* **GECITEERDE TEKST**:
______________________________
1.34 eerste bouwlaag

de onderste bouwlaag, waarvan de vloer boven maaiveld is gelegen.

1.35 gebouw

elk bouwwerk dat een voor mensen toegankelijke, overdekte, geheel of gedeeltelijk met wanden omsloten ruimte vormt.

1.36 geluidszoneringsplichtige inrichting

een inrichting, bij welke ingevolge artikel 40 van de Wet geluidhinder rondom het terrein van vestiging in een bestemmingsplan een geluidszone moet worden vastgesteld.

1.37 hoofdfunctie

een functie waarvoor het gebouw hoofdzakelijk mag worden gebruikt.
______________________________
* **VERSTREKTE GEGEVENS**:
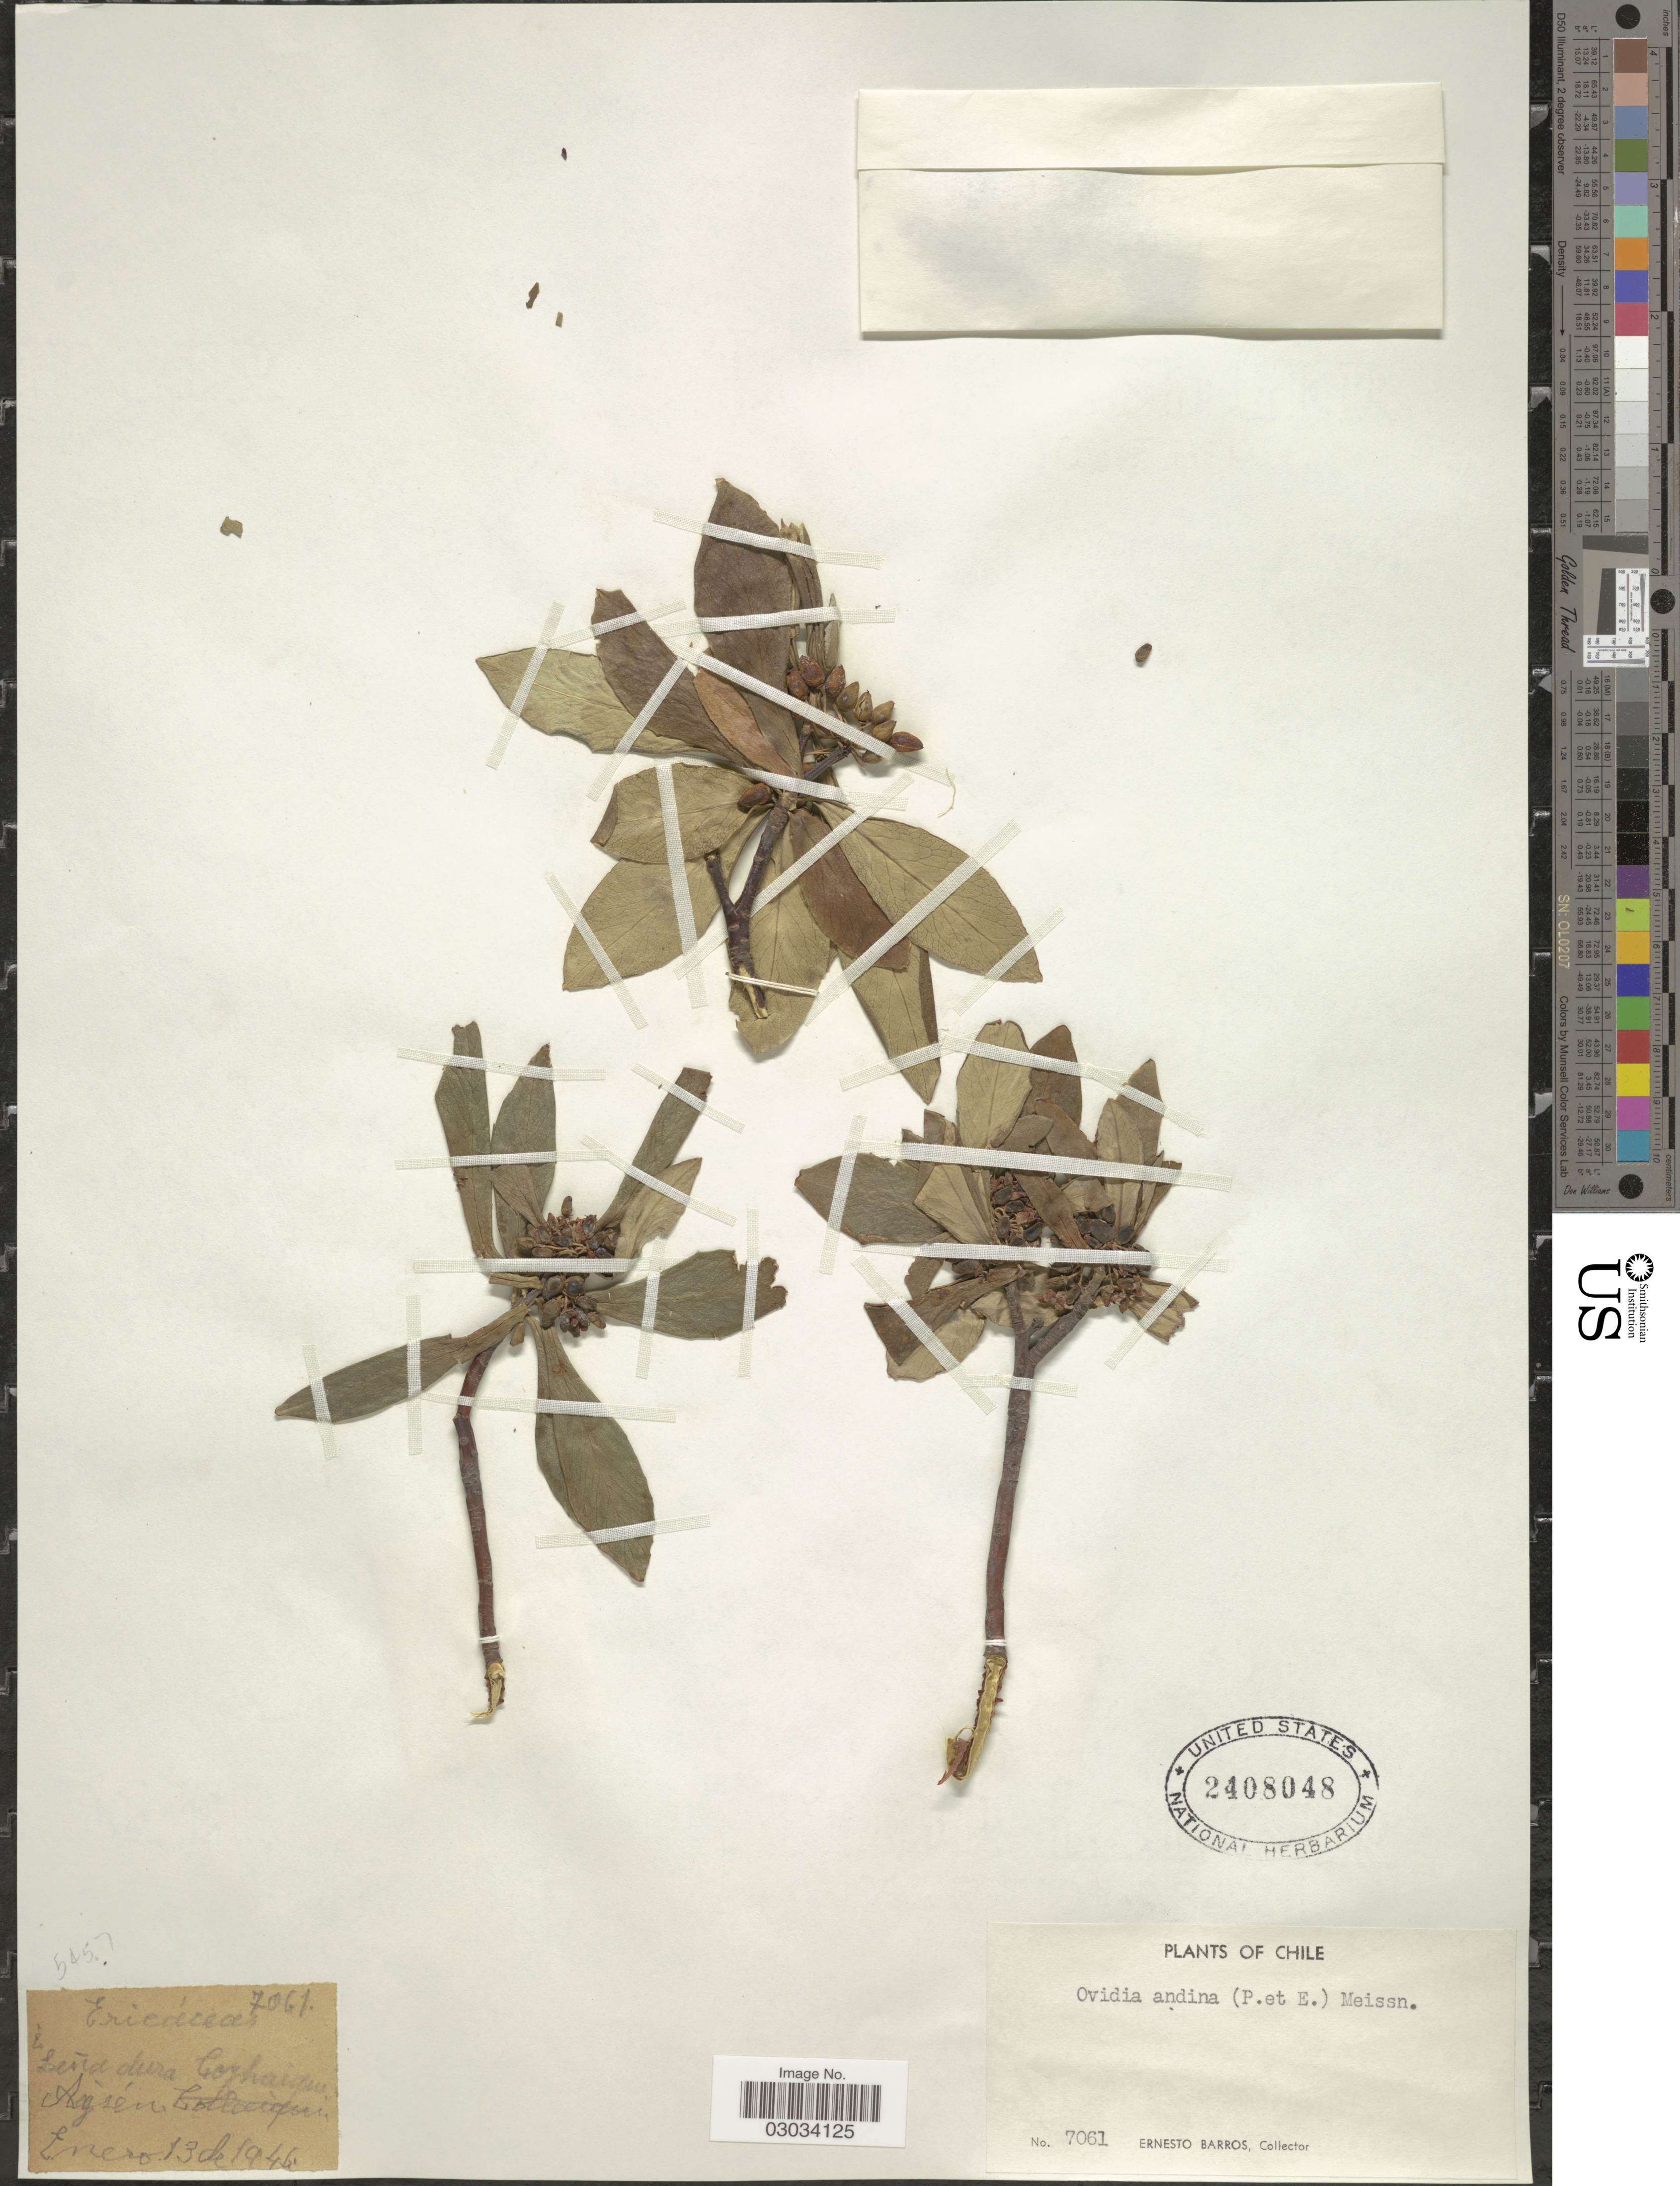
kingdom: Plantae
______________________________
* **OPDRACHT 1**: Geef letterlijk het deel van de begripsbepalingen weer dat begint met de woorden "een inrichting, bij" en eindigt met "mag worden gebruikt.".
* **OPDRACHT 2**: Stel voor elke uitspraak vast of die met de begripsbepalingen overeenkomt. Antwoord telkens met ja of nee en citeer letterlijk de doorslaggevende woorden uit de begripsbepalingen: (a) De eerste bouwlaag is de onderste bouwlaag waarvan de vloer boven maaiveld ligt. (b) Een gebouw moet volledig met wanden omsloten zijn. (c) De verplichting tot een geluidszone rond een geluidszoneringsplichtige inrichting volgt uit artikel 40 van de Wet geluidhinder.
De lijst staat los van de begripsbepalingen.

* **JUISTE UITVOER 1**:
een inrichting, bij welke ingevolge artikel 40 van de Wet geluidhinder rondom het terrein van vestiging in een bestemmingsplan een geluidszone moet worden vastgesteld.

1.37 hoofdfunctie

een functie waarvoor het gebouw hoofdzakelijk mag worden gebruikt.

* **JUISTE UITVOER 2**:
(a) Ja: "de onderste bouwlaag, waarvan de vloer boven maaiveld is gelegen."
(b) Nee: "geheel of gedeeltelijk met wanden omsloten ruimte"
(c) Ja: "ingevolge artikel 40 van de Wet geluidhinder"